Big Tech is being challenged by a new strain of thought: that it should pay people for their data. The current arrangement — data for free search and friendship services — is insufficient, the new thinking goes.

Why it matters: If adopted, the argument — pressed by tech thinkers, economists and a new book — could erode billions of dollars of profit from companies like Google and Facebook, along with China's Alibaba and Tencent. Meanwhile, an undetermined amount of money, though probably just a few dollars to start, would go into the pockets of ordinary people around the world.

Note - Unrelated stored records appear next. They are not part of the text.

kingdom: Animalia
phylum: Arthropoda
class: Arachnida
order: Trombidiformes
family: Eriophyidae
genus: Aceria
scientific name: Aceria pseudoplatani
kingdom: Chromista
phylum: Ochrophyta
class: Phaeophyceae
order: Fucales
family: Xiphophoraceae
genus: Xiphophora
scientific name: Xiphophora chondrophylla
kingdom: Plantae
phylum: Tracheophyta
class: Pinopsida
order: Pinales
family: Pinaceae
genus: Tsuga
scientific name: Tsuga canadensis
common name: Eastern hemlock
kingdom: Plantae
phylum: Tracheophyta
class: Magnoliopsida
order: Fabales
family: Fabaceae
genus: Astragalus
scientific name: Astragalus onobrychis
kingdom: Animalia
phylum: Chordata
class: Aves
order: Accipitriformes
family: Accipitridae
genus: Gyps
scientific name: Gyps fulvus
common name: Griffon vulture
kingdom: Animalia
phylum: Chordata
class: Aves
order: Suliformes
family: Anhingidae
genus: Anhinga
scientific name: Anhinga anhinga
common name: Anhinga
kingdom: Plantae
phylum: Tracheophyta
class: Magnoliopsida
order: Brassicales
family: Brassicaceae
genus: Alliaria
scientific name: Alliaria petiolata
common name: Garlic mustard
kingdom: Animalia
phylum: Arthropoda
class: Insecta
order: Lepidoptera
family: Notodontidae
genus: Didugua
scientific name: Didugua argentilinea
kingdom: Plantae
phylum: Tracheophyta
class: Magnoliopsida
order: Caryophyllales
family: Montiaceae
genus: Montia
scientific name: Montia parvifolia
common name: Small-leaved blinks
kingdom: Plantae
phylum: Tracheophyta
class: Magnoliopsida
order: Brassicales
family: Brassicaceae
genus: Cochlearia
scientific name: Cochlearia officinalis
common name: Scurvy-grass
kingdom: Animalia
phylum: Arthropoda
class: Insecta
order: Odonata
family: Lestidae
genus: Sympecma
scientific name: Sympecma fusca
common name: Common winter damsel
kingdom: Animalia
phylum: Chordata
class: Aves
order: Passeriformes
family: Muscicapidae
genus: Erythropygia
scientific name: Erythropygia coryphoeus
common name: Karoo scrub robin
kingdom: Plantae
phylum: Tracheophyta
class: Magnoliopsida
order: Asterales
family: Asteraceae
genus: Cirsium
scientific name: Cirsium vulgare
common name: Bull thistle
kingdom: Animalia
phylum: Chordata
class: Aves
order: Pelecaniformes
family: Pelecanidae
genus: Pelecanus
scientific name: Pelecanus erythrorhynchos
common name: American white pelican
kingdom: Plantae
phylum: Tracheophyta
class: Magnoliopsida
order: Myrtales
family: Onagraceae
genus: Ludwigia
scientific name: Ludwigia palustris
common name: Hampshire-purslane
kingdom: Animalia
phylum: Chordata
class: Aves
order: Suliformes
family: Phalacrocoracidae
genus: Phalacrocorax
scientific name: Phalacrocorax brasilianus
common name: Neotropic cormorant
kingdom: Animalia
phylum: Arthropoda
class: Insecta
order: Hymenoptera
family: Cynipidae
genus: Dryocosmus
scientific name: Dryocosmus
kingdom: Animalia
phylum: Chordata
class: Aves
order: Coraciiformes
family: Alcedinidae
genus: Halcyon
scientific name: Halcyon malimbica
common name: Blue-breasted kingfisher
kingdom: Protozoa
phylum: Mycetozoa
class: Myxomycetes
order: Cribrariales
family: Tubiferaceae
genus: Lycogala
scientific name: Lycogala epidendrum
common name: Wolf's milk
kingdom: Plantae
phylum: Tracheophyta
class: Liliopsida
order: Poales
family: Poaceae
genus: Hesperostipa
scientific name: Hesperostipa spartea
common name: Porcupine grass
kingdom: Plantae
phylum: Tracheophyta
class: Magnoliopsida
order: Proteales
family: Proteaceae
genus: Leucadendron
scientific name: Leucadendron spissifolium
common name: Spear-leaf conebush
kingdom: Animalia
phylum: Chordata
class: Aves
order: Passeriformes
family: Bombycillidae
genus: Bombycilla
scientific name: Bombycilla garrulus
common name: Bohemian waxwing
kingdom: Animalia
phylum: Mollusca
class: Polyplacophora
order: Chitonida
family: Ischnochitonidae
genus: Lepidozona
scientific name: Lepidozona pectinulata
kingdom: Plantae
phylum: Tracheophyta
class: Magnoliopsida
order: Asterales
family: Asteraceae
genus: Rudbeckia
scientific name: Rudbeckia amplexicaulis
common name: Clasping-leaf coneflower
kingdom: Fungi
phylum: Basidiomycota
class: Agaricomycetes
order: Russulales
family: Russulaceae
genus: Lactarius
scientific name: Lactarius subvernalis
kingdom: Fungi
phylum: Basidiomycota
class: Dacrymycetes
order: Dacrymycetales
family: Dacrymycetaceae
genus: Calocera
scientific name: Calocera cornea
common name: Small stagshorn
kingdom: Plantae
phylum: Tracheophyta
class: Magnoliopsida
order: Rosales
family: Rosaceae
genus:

What they're saying: The argument is that data is actually labor — the result of stuff that everyone does in their daily lives. Therefore, if a company is using it for commercial purposes, it should pay the source of the data — you.

  • In the Weekend FT, tech thinker Jaron Lanier laments that “gargantuan, global data monopsonies” have taken over, retaining the entirety of the economic reward while creating much risk for everyone else.
  • In Radical Markets, a book published earlier this year, economist Glen Weyl and law professor Eric Posner predict the rise of data platforms representing ordinary people. They call them "data-labor unions."
  • The current Economist writes that a mechanism by which the wealth is shared might not actually turn out so bad for Big Tech. "Tech giants’ profit margins are likely to get squeezed, but their overall business may get bigger," the magazine says.

Speaking to Axios, Brookings' Mark Muro says this convergence of thought is legitimate. "It makes total sense that the exploitation of people for their data will lead to new forms of organization for recouping its value, or at least for extracting greater return," he says.

But, but, but: No one thinks it will be easy to devise the compensatory system. Nor, of course, that Big Tech will easily surrender to a new data marketplace.